To do
Reproduce the text from the data line for line, with no changes, and leave out the pictures.

----------------

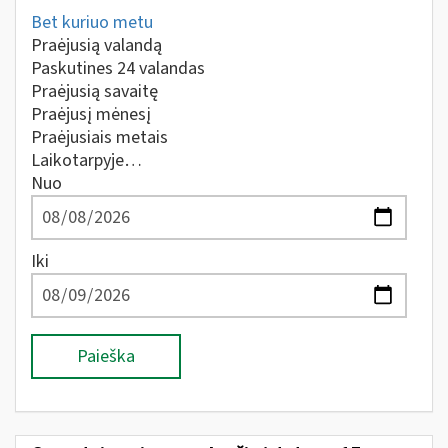
Bet kuriuo metu
Praėjusią valandą
Paskutines 24 valandas
Praėjusią savaitę
Praėjusį mėnesį
Praėjusiais metais
Laikotarpyje…
Nuo
Iki
Paieška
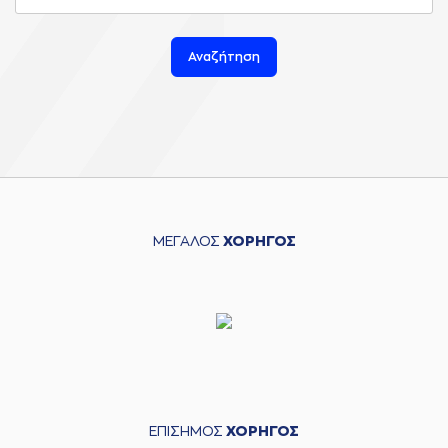
Αναζήτηση
ΜΕΓΑΛΟΣ
ΧΟΡΗΓΟΣ
ΕΠΙΣΗΜΟΣ
ΧΟΡΗΓΟΣ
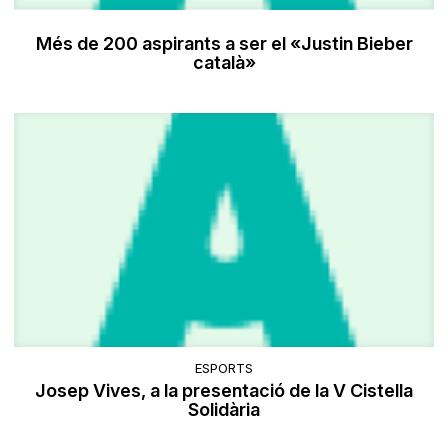
Més de 200 aspirants a ser el «Justin Bieber
català»
ESPORTS
Josep Vives, a la presentació de la V Cistella
Solidària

----------------

Response for this exercise
Bet kuriuo metu
Praėjusią valandą
Paskutines 24 valandas
Praėjusią savaitę
Praėjusį mėnesį
Praėjusiais metais
Laikotarpyje…
Nuo
Iki
Paieška
Αναζήτηση
ΜΕΓΑΛΟΣ
ΧΟΡΗΓΟΣ
ΕΠΙΣΗΜΟΣ
ΧΟΡΗΓΟΣ
Més de 200 aspirants a ser el «Justin Bieber
català»
ESPORTS
Josep Vives, a la presentació de la V Cistella
Solidària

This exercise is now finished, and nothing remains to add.